DOCUMENT SECTION:
──────

I’ve loaded CIFAR-10 from the datasets (that worked very nicely, thank you )
I want to use an untrained ResNet on the data.
PL has a pretrained ResNet50 component, but I would like to re-run a DoubleDescent experiment using ResNet-18 from this paper:
- Nakkiran, Preetum, Gal Kaplun, Yamini Bansal, Tristan Yang, Boaz Barak, and Ilya Sutskever. ‘Deep Double Descent: Where Bigger Models and More Data Hurt’. ArXiv:1912.02292 [Cs, Stat] , 4 December 2019. http://arxiv.org/abs/1912.02292.
(so that I can see Double Descent clearly in PL. I think I have created it in another model, but it’s nice to reproduce known results sometimes.)
In particular according to the ResNets description in Appendix B (B.1 Models):
ResNets. We define a family of ResNet18s of increasing size as follows. We follow the Preactivation ResNet18 architecture of He et al. (2016), using 4 ResNet blocks, each consisting of two BatchNorm-ReLU-Convolution layers. The layer widths for the 4 blocks are [k; 2k; 4k; 8k] for varying k 2 N and the strides are [1, 2, 2, 2]. The standard ResNet18 corresponds to k = 64 convolutional channels in the first layer. The scaling of model size with k is shown in Figure 13b. Our implementation is adapted from https://github.com/kuangliu/pytorch-cifar.
All input gratefully received - pure PL components or custom.
I think this the original paper where ResNet-18 was introduced, but the image below only shows the 34 layer version (obviously)
- He, Kaiming, Xiangyu Zhang, Shaoqing Ren, and Jian Sun. ‘Deep Residual Learning for Image Recognition’. ArXiv:1512.03385 [Cs] , 10 December 2015. http://arxiv.org/abs/1512.03385.

──────

PROVIDED DATA:

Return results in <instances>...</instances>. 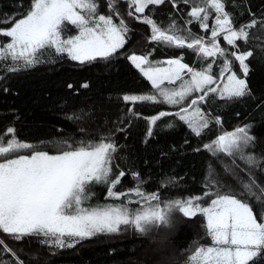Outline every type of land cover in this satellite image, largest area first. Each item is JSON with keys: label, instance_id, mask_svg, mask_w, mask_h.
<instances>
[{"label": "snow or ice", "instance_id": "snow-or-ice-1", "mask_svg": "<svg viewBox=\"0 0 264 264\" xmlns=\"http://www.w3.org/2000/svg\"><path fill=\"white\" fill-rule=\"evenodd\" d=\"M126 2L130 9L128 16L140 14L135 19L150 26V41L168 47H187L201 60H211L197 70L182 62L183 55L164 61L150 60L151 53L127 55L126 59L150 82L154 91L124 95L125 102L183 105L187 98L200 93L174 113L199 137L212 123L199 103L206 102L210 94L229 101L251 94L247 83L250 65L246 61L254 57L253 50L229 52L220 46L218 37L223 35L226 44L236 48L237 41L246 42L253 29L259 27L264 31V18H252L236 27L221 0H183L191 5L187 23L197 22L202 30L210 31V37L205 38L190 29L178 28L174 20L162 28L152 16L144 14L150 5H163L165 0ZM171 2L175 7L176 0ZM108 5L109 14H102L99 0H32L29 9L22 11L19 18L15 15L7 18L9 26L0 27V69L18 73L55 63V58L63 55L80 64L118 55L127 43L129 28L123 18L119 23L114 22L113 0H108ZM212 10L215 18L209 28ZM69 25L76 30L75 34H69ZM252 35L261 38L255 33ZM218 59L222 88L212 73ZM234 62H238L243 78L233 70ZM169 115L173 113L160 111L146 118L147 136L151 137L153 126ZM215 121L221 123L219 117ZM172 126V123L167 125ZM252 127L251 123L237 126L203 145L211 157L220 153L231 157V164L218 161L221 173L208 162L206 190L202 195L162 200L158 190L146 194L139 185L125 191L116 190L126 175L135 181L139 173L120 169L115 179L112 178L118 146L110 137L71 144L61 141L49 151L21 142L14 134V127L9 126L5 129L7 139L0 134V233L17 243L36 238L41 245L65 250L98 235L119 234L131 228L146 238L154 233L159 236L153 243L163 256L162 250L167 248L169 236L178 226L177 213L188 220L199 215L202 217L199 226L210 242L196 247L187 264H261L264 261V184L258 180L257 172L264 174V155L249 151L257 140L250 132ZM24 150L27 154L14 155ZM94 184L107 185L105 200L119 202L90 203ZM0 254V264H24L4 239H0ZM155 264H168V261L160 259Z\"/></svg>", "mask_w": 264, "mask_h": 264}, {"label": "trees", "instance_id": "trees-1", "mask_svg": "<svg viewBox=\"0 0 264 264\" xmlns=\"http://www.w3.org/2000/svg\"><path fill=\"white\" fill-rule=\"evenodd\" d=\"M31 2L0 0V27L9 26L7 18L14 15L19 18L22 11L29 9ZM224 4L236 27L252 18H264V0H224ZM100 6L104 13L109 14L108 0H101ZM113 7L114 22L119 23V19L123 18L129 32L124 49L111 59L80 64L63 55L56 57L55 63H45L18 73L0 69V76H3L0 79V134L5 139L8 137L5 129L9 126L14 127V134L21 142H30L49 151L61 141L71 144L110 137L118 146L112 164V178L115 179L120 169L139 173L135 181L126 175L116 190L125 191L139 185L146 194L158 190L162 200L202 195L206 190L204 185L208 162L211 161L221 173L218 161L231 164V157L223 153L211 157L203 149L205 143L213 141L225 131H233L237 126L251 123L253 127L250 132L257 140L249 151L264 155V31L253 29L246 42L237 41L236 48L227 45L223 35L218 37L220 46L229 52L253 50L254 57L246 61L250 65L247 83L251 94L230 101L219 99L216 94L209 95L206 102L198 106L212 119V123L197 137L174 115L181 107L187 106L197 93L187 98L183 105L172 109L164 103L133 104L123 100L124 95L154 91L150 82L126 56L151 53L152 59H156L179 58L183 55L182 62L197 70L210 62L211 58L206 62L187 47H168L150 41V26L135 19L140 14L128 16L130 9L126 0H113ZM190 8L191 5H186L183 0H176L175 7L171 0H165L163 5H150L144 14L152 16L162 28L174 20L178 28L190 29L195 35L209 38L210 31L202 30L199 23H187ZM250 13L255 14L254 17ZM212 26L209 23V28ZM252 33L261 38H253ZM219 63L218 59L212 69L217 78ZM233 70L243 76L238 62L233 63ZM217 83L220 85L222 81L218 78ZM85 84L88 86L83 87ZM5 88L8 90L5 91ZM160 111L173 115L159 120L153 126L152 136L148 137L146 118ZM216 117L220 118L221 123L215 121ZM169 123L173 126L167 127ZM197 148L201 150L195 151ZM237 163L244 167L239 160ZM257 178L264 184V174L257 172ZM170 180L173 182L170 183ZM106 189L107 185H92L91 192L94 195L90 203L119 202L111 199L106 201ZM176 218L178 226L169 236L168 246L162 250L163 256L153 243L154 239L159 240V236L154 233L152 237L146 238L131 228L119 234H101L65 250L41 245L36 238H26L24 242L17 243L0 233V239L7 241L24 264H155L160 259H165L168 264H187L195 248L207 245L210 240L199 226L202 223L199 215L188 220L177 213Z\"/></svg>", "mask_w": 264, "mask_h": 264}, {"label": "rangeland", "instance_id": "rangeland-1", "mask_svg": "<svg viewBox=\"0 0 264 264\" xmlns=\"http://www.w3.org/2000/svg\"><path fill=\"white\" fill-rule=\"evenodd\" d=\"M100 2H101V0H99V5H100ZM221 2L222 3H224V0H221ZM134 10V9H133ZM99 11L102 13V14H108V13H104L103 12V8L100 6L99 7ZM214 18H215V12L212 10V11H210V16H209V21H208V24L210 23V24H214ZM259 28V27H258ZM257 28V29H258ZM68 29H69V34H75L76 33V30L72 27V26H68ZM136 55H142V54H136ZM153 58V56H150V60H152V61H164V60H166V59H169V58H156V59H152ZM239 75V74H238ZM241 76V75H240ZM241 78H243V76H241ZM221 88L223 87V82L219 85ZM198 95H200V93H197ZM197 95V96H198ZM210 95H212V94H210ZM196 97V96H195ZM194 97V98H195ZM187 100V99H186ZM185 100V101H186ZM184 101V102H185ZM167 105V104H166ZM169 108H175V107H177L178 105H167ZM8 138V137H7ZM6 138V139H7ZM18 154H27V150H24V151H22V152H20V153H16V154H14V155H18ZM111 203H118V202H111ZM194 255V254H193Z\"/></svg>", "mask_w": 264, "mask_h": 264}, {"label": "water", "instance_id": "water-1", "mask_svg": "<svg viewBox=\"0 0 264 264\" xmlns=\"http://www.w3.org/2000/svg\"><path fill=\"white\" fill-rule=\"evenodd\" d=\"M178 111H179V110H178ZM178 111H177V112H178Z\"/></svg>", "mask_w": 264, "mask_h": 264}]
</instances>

──────

TASKS TO PERFORM:
A – In the ResNet-18 post, what strides are given for the four ResNet blocks?
B – List every web address that appears in the ResNet-18 post.
C – Please repeat the part of the ResNet-18 post starting at "I want to use" and ending at "December 2019. http://arxiv.org/abs/1912.02292.".

EXPECTED RESPONSES:
A – [1, 2, 2, 2]

B –
http://arxiv.org/abs/1912.02292
https://github.com/kuangliu/pytorch-cifar
http://arxiv.org/abs/1512.03385

C –
I want to use an untrained ResNet on the data.
PL has a pretrained ResNet50 component, but I would like to re-run a DoubleDescent experiment using ResNet-18 from this paper:
- Nakkiran, Preetum, Gal Kaplun, Yamini Bansal, Tristan Yang, Boaz Barak, and Ilya Sutskever. ‘Deep Double Descent: Where Bigger Models and More Data Hurt’. ArXiv:1912.02292 [Cs, Stat] , 4 December 2019. http://arxiv.org/abs/1912.02292.